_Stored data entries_

------

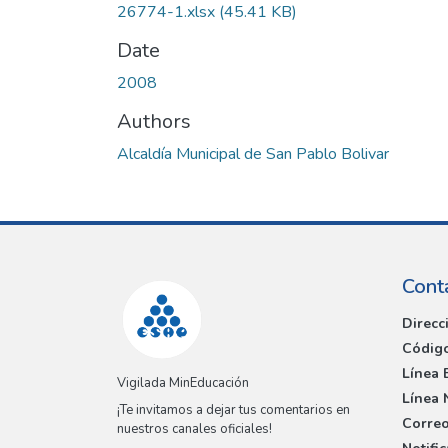
26774-1.xlsx
(45.41 KB)
Date
2008
Authors
Alcaldía Municipal de San Pablo Bolivar
Cont
Direcc
Código
Línea 
Vigilada MinEducación
Línea 
¡Te invitamos a dejar tus comentarios en
Correo
nuestros canales oficiales!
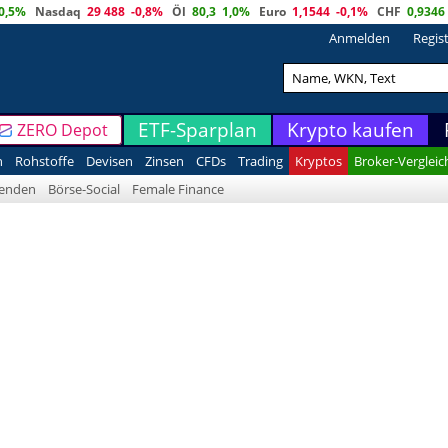
0,5%
Nasdaq
29 488
-0,8%
Öl
80,3
1,0%
Euro
1,1544
-0,1%
CHF
0,9346
Anmelden
Regis
ETF-Sparplan
Krypto kaufen
ZERO Depot
n
Rohstoffe
Devisen
Zinsen
CFDs
Trading
Kryptos
Broker-Vergleic
denden
Börse-Social
Female Finance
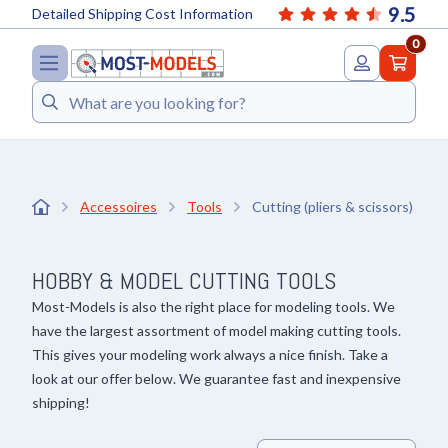
9.5
Detailed Shipping Cost Information
0
Search
Accessoires
Tools
Cutting (pliers & scissors)
HOBBY & MODEL CUTTING TOOLS
Most-Models is also the right place for modeling tools. We
have the largest assortment of model making cutting tools.
This gives your modeling work always a nice finish. Take a
look at our offer below. We guarantee fast and inexpensive
shipping!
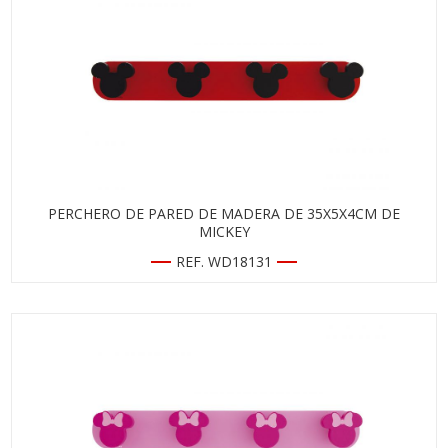
PERCHERO DE PARED DE MADERA DE 35X5X4CM DE
MICKEY
REF. WD18131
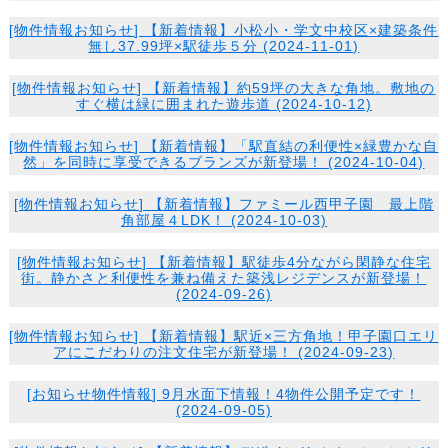
[
物件情報
お知らせ
] 【新着情報】小松小・学文中校区×建築条件
無し37.99坪×駅徒歩５分 (2024-11-01)
[
物件情報
お知らせ
] 【新着情報】約59坪の大きな角地。敷地の
すぐ横は緑に囲まれた遊歩道 (2024-10-12)
[
物件情報
お知らせ
] 【新着情報】「駅直結の利便性×緑豊かな自
然」を同時に享受できるブランズが新登場！ (2024-10-04)
[
物件情報
お知らせ
] 【新着情報】ファミール西甲子園 最上階
角部屋４LDK！ (2024-10-03)
[
物件情報
お知らせ
] 【新着情報】駅徒歩4分ながら閑静な住宅
街。静かさと利便性を兼ね備えた築浅レジデンスが新登場！
(2024-09-26)
[
物件情報
お知らせ
] 【新着情報】駅近×三方角地！甲子園口エリ
アにこだわりの注文住宅が新登場！ (2024-09-23)
[
お知らせ
物件情報
] 9月水面下情報！4物件公開予定です！
(2024-09-05)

------

_Assigned task_
Repeat the rows from the very start up to and including the line with "Female Finance", leaving the pictures out of your answer.

_Result for this exercise_
26774-1.xlsx
(45.41 KB)
Date
2008
Authors
Alcaldía Municipal de San Pablo Bolivar
Cont
Direcc
Código
Línea 
Vigilada MinEducación
Línea 
¡Te invitamos a dejar tus comentarios en
Correo
nuestros canales oficiales!
0,5%
Nasdaq
29 488
-0,8%
Öl
80,3
1,0%
Euro
1,1544
-0,1%
CHF
0,9346
Anmelden
Regis
ETF-Sparplan
Krypto kaufen
ZERO Depot
n
Rohstoffe
Devisen
Zinsen
CFDs
Trading
Kryptos
Broker-Vergleic
denden
Börse-Social
Female Finance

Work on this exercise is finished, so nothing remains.